Saadet Partisi Gençlik Kolları Başkanı Akyüz: Türkiye'deki en gerici parti AK Parti
24 Haziran seçimleri yaklaşırken sosyal medyada yankı getiren paylaşımlar yapan Saadet Partisi Gençlik Kolları Başkanı Salih Akyüz, çalışmalarını anlattı. Saadet Partisi'nin CHP ile ittifak kurmasını "Erbakan'ın kemikleri sızladı" diye eleştirenlere yanıt veren Akyüz, " Bir kemikleriyle ilgilenen insanlar var bir de fikirleriyle ilgilenen insanlar. Fikirlerle ilgilenmenin daha insana ait olduğu kanaatindeyim" diyor.
ANKARA - 24 Haziran seçimleri öncesinde siyasi partilerin her kademesinde çalışmalar yoğun şekilde devam ediyor. Saadet Partisi'nin Gençlik Kolları da özellikle sosyal medya aracılığıyla yaptığı paylaşımlarla gündem oluyor. Che Guevera'nın "Hasta la victoria siempre commandante" yani "Zafere kadar daima" sözüyle Temel Karamollaoğlu'nun fotoğrafını paylaşan Gençlik Kolları seçimlerden umutlu.
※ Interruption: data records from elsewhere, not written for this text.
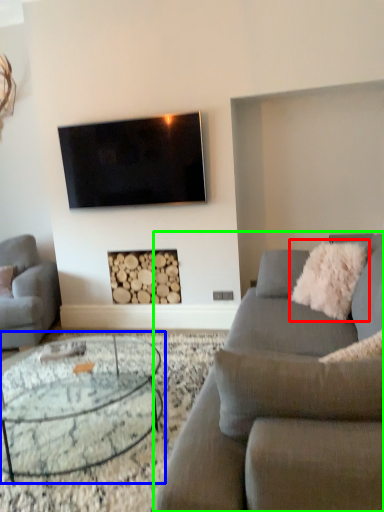
Question: Which is farther away from pillow (highlighted by a red box)? coffee table (highlighted by a blue box) or studio couch (highlighted by a green box)?

Choices:
 (A) coffee table
 (B) studio couch

Answer: (A)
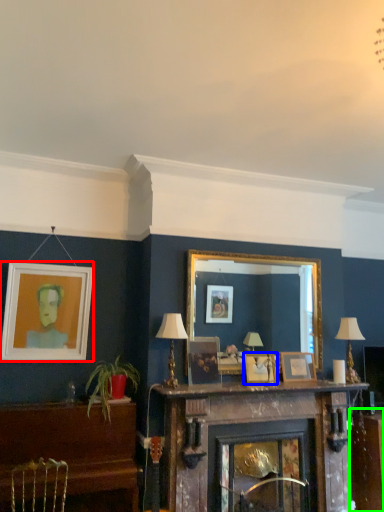
Question: Estimate the real-world distances between objects in this image. Which object is farther from picture frame (highlighted by a red box), picture frame (highlighted by a blue box) or table (highlighted by a green box)?

Choices:
 (A) picture frame
 (B) table

Answer: (B)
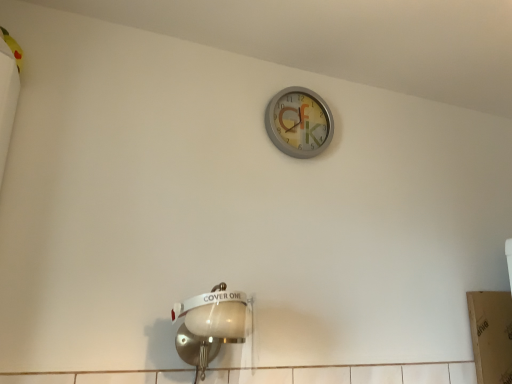
Question: Is metallic silver clock at upper center looking in the opposite direction of white glossy light fixture at lower left?

Choices:
 (A) no
 (B) yes

Answer: (A)

Question: Are metallic silver clock at upper center and white glossy light fixture at lower left far apart?

Choices:
 (A) yes
 (B) no

Answer: (B)

Question: Are metallic silver clock at upper center and white glossy light fixture at lower left making contact?

Choices:
 (A) no
 (B) yes

Answer: (A)

Question: From a real-world perspective, does metallic silver clock at upper center stand above white glossy light fixture at lower left?

Choices:
 (A) yes
 (B) no

Answer: (A)

Question: Is metallic silver clock at upper center further to the viewer compared to white glossy light fixture at lower left?

Choices:
 (A) no
 (B) yes

Answer: (B)

Question: From the image's perspective, is metallic silver clock at upper center under white glossy light fixture at lower left?

Choices:
 (A) yes
 (B) no

Answer: (B)

Question: Is white glossy light fixture at lower left completely or partially outside of metallic silver clock at upper center?

Choices:
 (A) yes
 (B) no

Answer: (A)

Question: From the image's perspective, is white glossy light fixture at lower left on top of metallic silver clock at upper center?

Choices:
 (A) yes
 (B) no

Answer: (B)

Question: Is white glossy light fixture at lower left at the right side of metallic silver clock at upper center?

Choices:
 (A) no
 (B) yes

Answer: (A)

Question: Is white glossy light fixture at lower left aimed at metallic silver clock at upper center?

Choices:
 (A) yes
 (B) no

Answer: (B)

Question: Does white glossy light fixture at lower left lie in front of metallic silver clock at upper center?

Choices:
 (A) yes
 (B) no

Answer: (A)

Question: Does white glossy light fixture at lower left have a larger size compared to metallic silver clock at upper center?

Choices:
 (A) yes
 (B) no

Answer: (A)

Question: Does point (307, 107) appear closer or farther from the camera than point (217, 301)?

Choices:
 (A) farther
 (B) closer

Answer: (A)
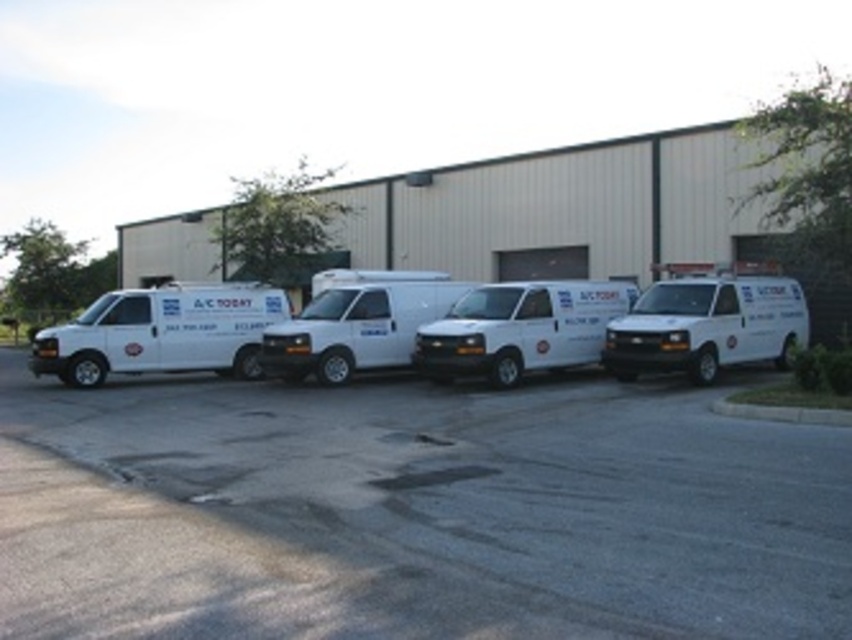
Who is lower down, white asphalt parking lot at center or white matte van at left?

white asphalt parking lot at center is lower down.

Can you confirm if white asphalt parking lot at center is positioned to the right of white matte van at left?

Yes, white asphalt parking lot at center is to the right of white matte van at left.

Where is `white asphalt parking lot at center`? The image size is (852, 640). white asphalt parking lot at center is located at coordinates (413, 512).

Between white matte van at left and white matte van at center, which one has less height?

Standing shorter between the two is white matte van at center.

Is point (119, 316) farther from camera compared to point (528, 340)?

Yes, point (119, 316) is behind point (528, 340).

Where is `white matte van at left`? This screenshot has width=852, height=640. white matte van at left is located at coordinates click(160, 332).

At what (x,y) coordinates should I click in order to perform the action: click on white matte van at left. Please return your answer as a coordinate pair (x, y). The height and width of the screenshot is (640, 852). Looking at the image, I should click on coord(160,332).

Is white asphalt parking lot at center closer to the viewer compared to white matte van at right?

Yes, it is.

Is white asphalt parking lot at center further to the viewer compared to white matte van at right?

No, it is not.

Which is behind, point (231, 460) or point (689, 333)?

The point (689, 333) is more distant.

This screenshot has height=640, width=852. I want to click on white asphalt parking lot at center, so click(413, 512).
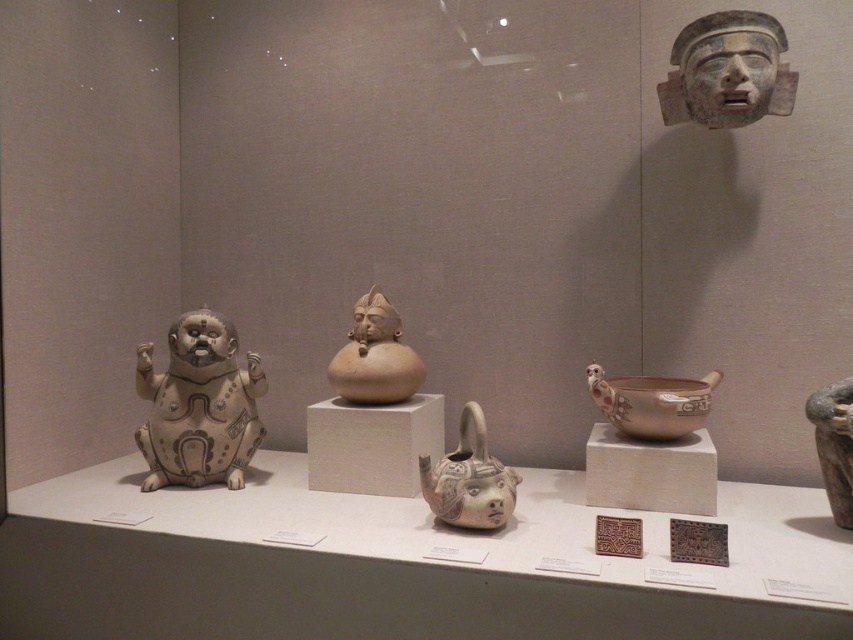
You are an archaeologist examining the display case. You need to document the position of the white matte figurine at left. What are its coordinates?

The white matte figurine at left is located at coordinates (199, 404).

You are a museum visitor who wants to take a photo of both the gray stone mask at upper right and the matte clay figure at center. Since the display case is glass, you need to position yourself so that your reflection doesn not appear in the photo. Which object should you stand closer to to achieve this?

You should stand closer to the matte clay figure at center because the gray stone mask at upper right is located above it. By positioning yourself closer to the lower object, your reflection is less likely to interfere with the shot.

You are a museum curator who needs to rearrange the display case. The new design requires placing a decorative plate between the white matte figurine at left and the matte clay teapot at center. The plate has a diameter of 12 inches. Will there be enough space between the two objects to fit the plate without moving them?

The distance between the white matte figurine at left and the matte clay teapot at center is 26.90 inches. Since the plate has a diameter of 12 inches, there is sufficient space as 26.90 inches is greater than 12 inches. Therefore, the plate can be placed between them without moving the original objects.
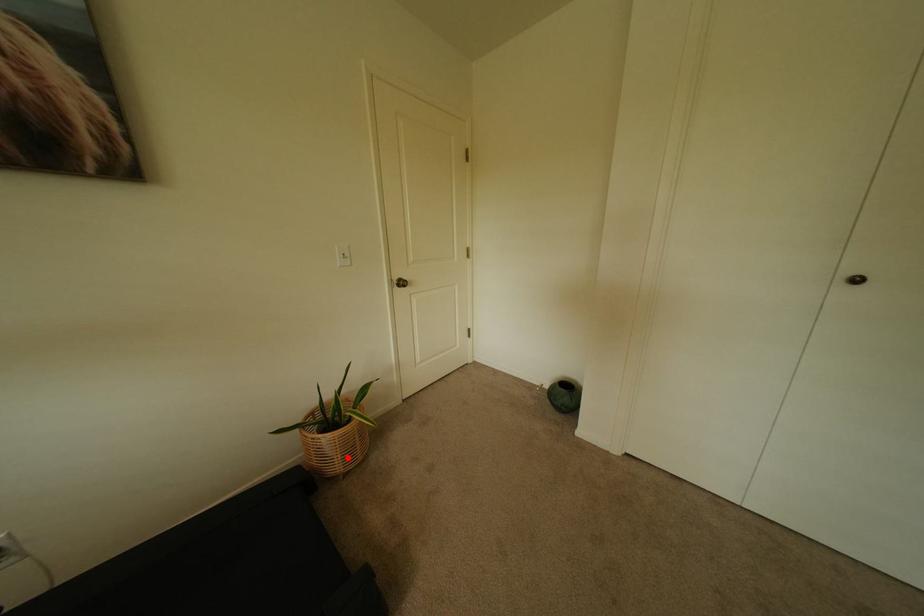
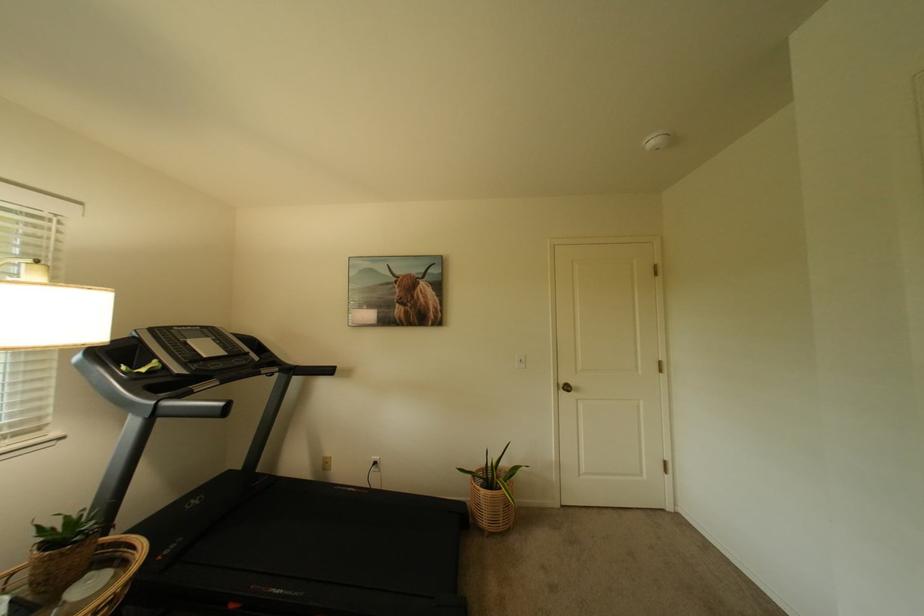
In the second image, find the point that corresponds to the highlighted location in the first image.

(495, 515)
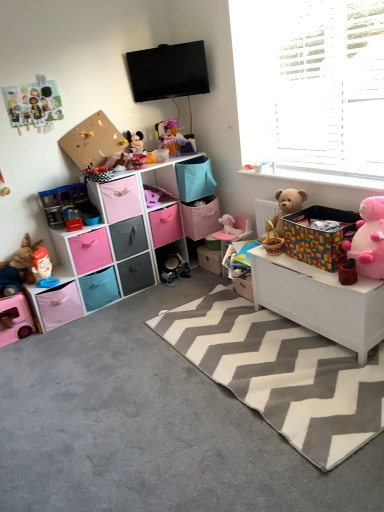
Locate an element on the screen. The width and height of the screenshot is (384, 512). free space in front of pink fabric storage box at lower left, arranged as the first storage box when viewed from the left is located at coordinates 52,343.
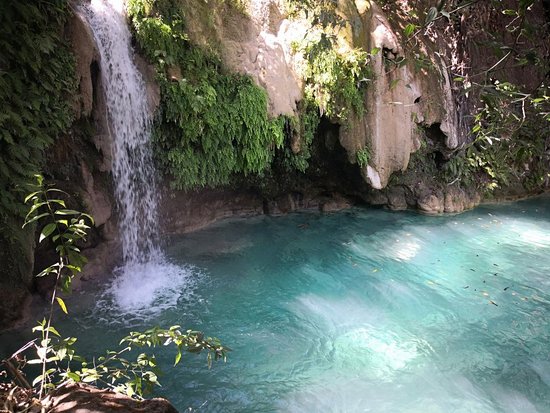
This screenshot has height=413, width=550. In order to click on wall in this screenshot , I will do `click(278, 66)`.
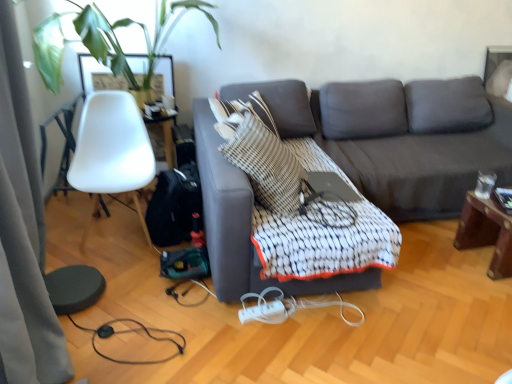
Image resolution: width=512 pixels, height=384 pixels. In order to click on vacant area that lies between white plastic extension cord at lower center and black rubber cable at lower left, the 2th cable positioned from the right in this screenshot , I will do `click(210, 331)`.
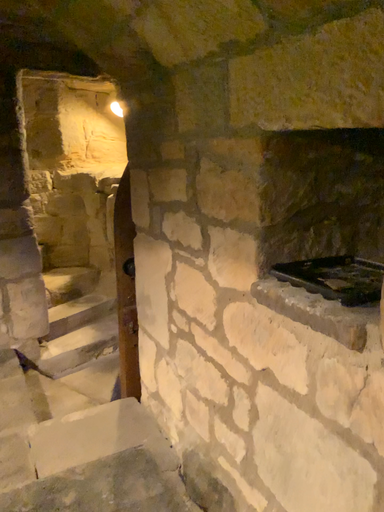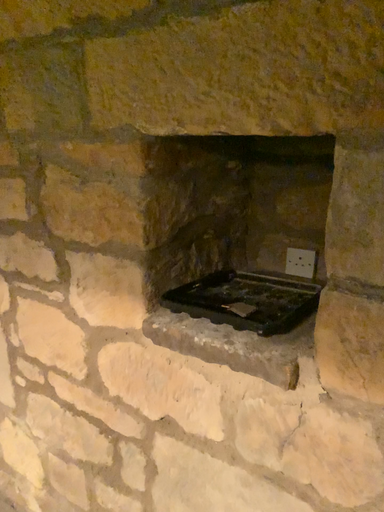
Question: Which way did the camera rotate in the video?

Choices:
 (A) rotated right
 (B) rotated left

Answer: (A)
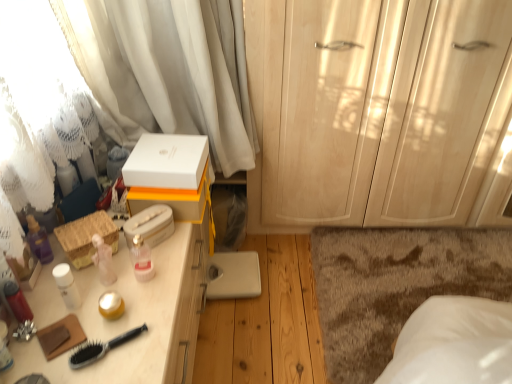
Question: Considering the relative positions of matte white lotion at left, which is the second toiletry from top to bottom, and woven straw basket at left, arranged as the first storage box when ordered from the bottom, in the image provided, is matte white lotion at left, which is the second toiletry from top to bottom, to the left or to the right of woven straw basket at left, arranged as the first storage box when ordered from the bottom,?

Choices:
 (A) left
 (B) right

Answer: (A)

Question: Is matte white lotion at left, which is the first toiletry in bottom-to-top order, wider or thinner than woven straw basket at left, the 3th storage box viewed from the top?

Choices:
 (A) wide
 (B) thin

Answer: (B)

Question: Which object is positioned farthest from the pink glossy bottle at center, which is counted as the 2th toiletry, starting from the front?

Choices:
 (A) black plastic brush at lower left
 (B) matte wood cabinet at right
 (C) matte white lotion at left, acting as the 2th toiletry starting from the right
 (D) white matte box at center, the first storage box from the top
 (E) white matte tissue box at upper center, positioned as the 2th storage box in top-to-bottom order

Answer: (B)

Question: Which of these objects is positioned farthest from the white matte tissue box at upper center, arranged as the second storage box when ordered from the bottom?

Choices:
 (A) white matte box at center, which appears as the third storage box when ordered from the bottom
 (B) brown shaggy rug at lower right
 (C) white sheer curtain at upper left
 (D) matte wood cabinet at right
 (E) black plastic brush at lower left

Answer: (B)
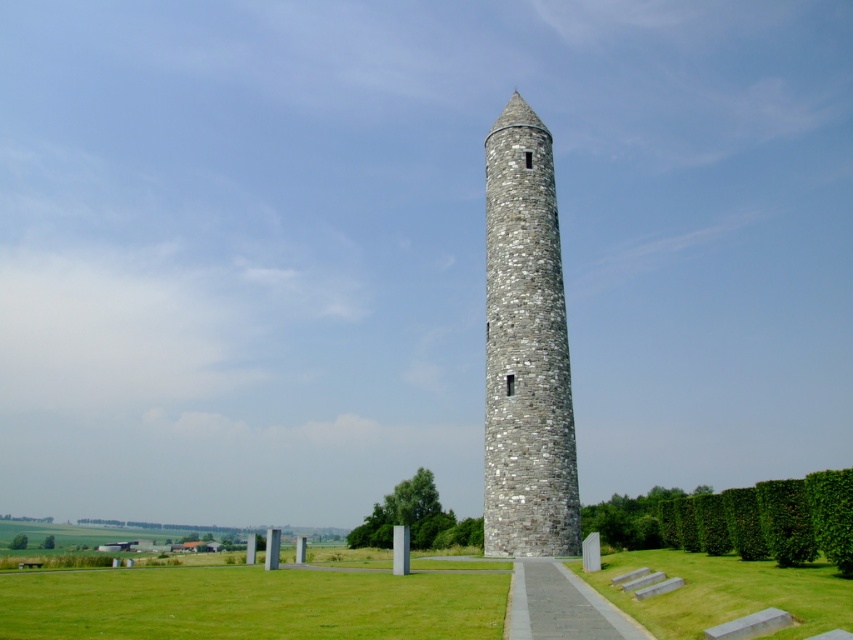
In the scene shown: You are standing at the edge of the open grassy field and want to walk directly to the base of the gray stone tower at center. There is a gray concrete path at center in your way. Which object will you encounter first as you walk towards the tower?

You will encounter the gray concrete path at center first because it is closer to you than the gray stone tower at center, which is further away.

You are standing at the camera position and want to reach the point marked at coordinates (181,620). The path you need to take is 25.99 meters long. If you walk at a speed of 1.5 meters per second, how many seconds will it take you to reach the point?

The point marked at coordinates (181,620) is 25.99 meters away from the camera. At a walking speed of 1.5 meters per second, it will take approximately 17.33 seconds to reach the point.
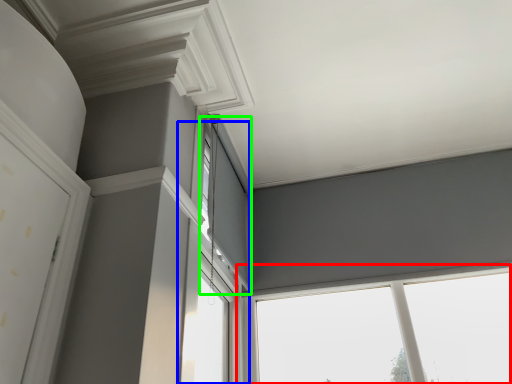
Question: Which object is positioned farthest from window (highlighted by a red box)? Select from window (highlighted by a blue box) and window (highlighted by a green box).

Choices:
 (A) window
 (B) window

Answer: (B)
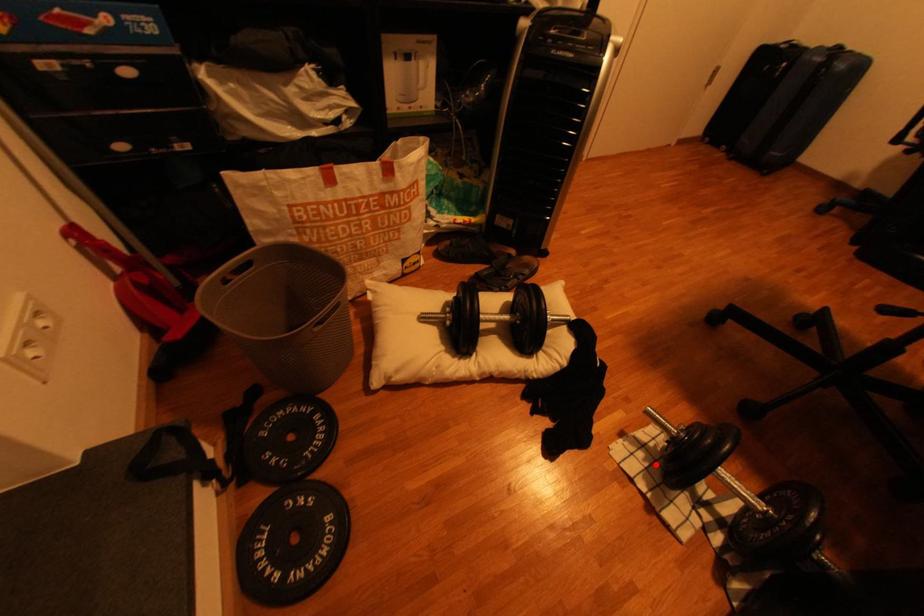
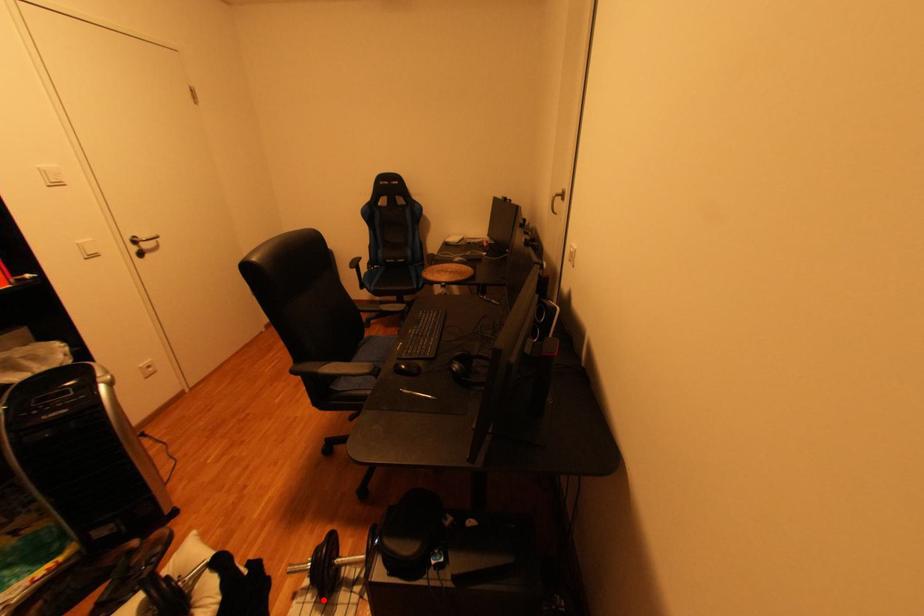
I am providing you with two images of the same scene from different viewpoints. A red point is marked on the first image and another point is marked on the second image. Is the red point in image1 aligned with the point shown in image2?

Yes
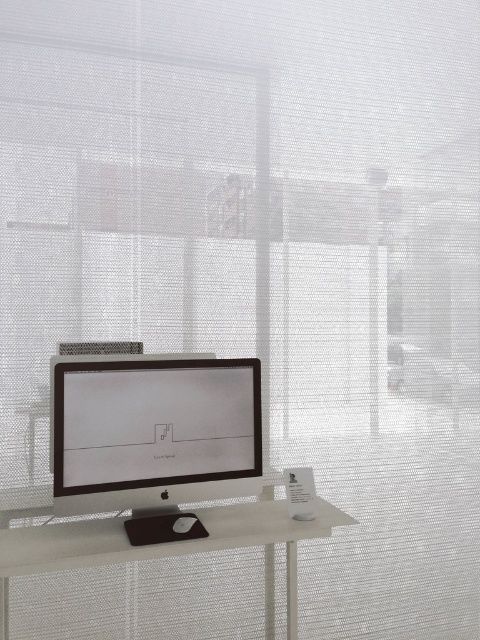
Who is taller, matte black monitor at center or white matte computer desk at center?

white matte computer desk at center

Based on the photo, which of these two, matte black monitor at center or white matte computer desk at center, stands shorter?

matte black monitor at center

Who is more distant from viewer, (93, 476) or (9, 566)?

Positioned behind is point (93, 476).

Locate an element on the screen. The height and width of the screenshot is (640, 480). matte black monitor at center is located at coordinates (155, 422).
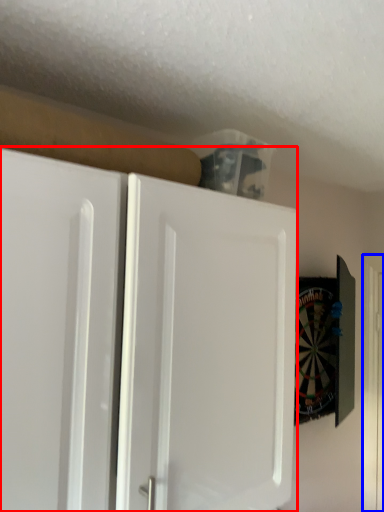
Question: Which object is further to the camera taking this photo, cabinetry (highlighted by a red box) or door (highlighted by a blue box)?

Choices:
 (A) cabinetry
 (B) door

Answer: (B)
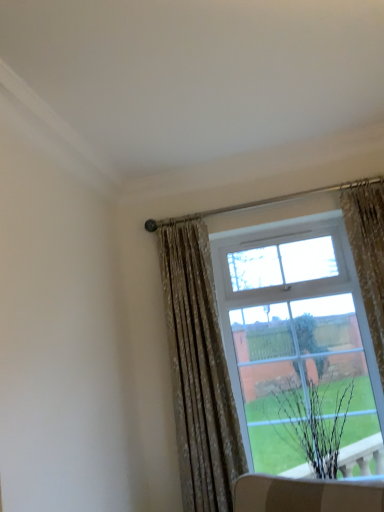
The image size is (384, 512). I want to click on black matte plant at lower right, so click(271, 438).

This screenshot has width=384, height=512. Find the location of `black matte plant at lower right`. black matte plant at lower right is located at coordinates (271, 438).

From the image's perspective, is floral fabric curtain at right, the 1th curtain in the right-to-left sequence, positioned above or below floral fabric curtain at upper right, which is the 2th curtain in right-to-left order?

Based on their image positions, floral fabric curtain at right, the 1th curtain in the right-to-left sequence, is located above floral fabric curtain at upper right, which is the 2th curtain in right-to-left order.

Where is `curtain on the left of floral fabric curtain at right, placed as the second curtain when sorted from left to right`? The image size is (384, 512). curtain on the left of floral fabric curtain at right, placed as the second curtain when sorted from left to right is located at coordinates (199, 371).

Who is bigger, floral fabric curtain at right, placed as the second curtain when sorted from left to right, or floral fabric curtain at upper right, which is the 2th curtain in right-to-left order?

floral fabric curtain at upper right, which is the 2th curtain in right-to-left order, is bigger.

Based on the photo, from a real-world perspective, is floral fabric curtain at right, the 1th curtain in the right-to-left sequence, located higher than floral fabric curtain at upper right, marked as the 1th curtain in a left-to-right arrangement?

Yes, from a real-world perspective, floral fabric curtain at right, the 1th curtain in the right-to-left sequence, is above floral fabric curtain at upper right, marked as the 1th curtain in a left-to-right arrangement.

How many degrees apart are the facing directions of floral fabric curtain at upper right, which is the 2th curtain in right-to-left order, and black matte plant at lower right?

floral fabric curtain at upper right, which is the 2th curtain in right-to-left order, and black matte plant at lower right are facing 0.000348 degrees away from each other.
Saadet Partisi Gençlik Kolları Başkanı Salih Akyüz ile gençlerin sorunlarından sosyal medyada ilgi gören paylaşımlarına kadar birçok konuyu konuştuk.
Saadet Partisi Gençlik Kolları hangi şartlarda seçime hazırlanıyor?
Maalesef ülke gittikçe kutuplaşıyor ve birbirine yabancılaşıyor. Bir aradayız, birlikteyiz aynı apartmanda aynı mahallede oturuyoruz ama birbirimize yabancıyız. Birbirimizi anlamayı değil yanlış anlamayı tercih ediyoruz. Böyle bir atmosferde baskın seçime gidiyoruz. Baskın seçimde kullanılan argümanlar bu adaletsizliği de perçinliyor. Gençler bu manzarayı izledikleri zaman kötü örnek olarak konumluyorlar. Siyasetin içerisinde gerçekleşen şeyler gençliğin ilgisizliğini doğuruyor. Saadet Partisi olarak ülke gençliğine ülke meselelerini, milletleriyle alakalı hususiyetleri önemsemeleri gerektiğini her alanda ifade ediyoruz. Gençlerimize Saadet Partisi olarak umudun var olması gerektiğini anlatıyoruz. Gelecekten umudumuzu yitirirsek varlık gayemizden uzaklaşmış oluruz. Bugün içerisinde yaşamış olduğumuz karanlık, buhran ve sıkıntılı durum ne kadar üzerimize çöreklenirse çöreklensin, ne kadar kalbimizi daraltırsa daraltsın yarınlarda güneşin doğacağını biliyor olmak gerekiyor.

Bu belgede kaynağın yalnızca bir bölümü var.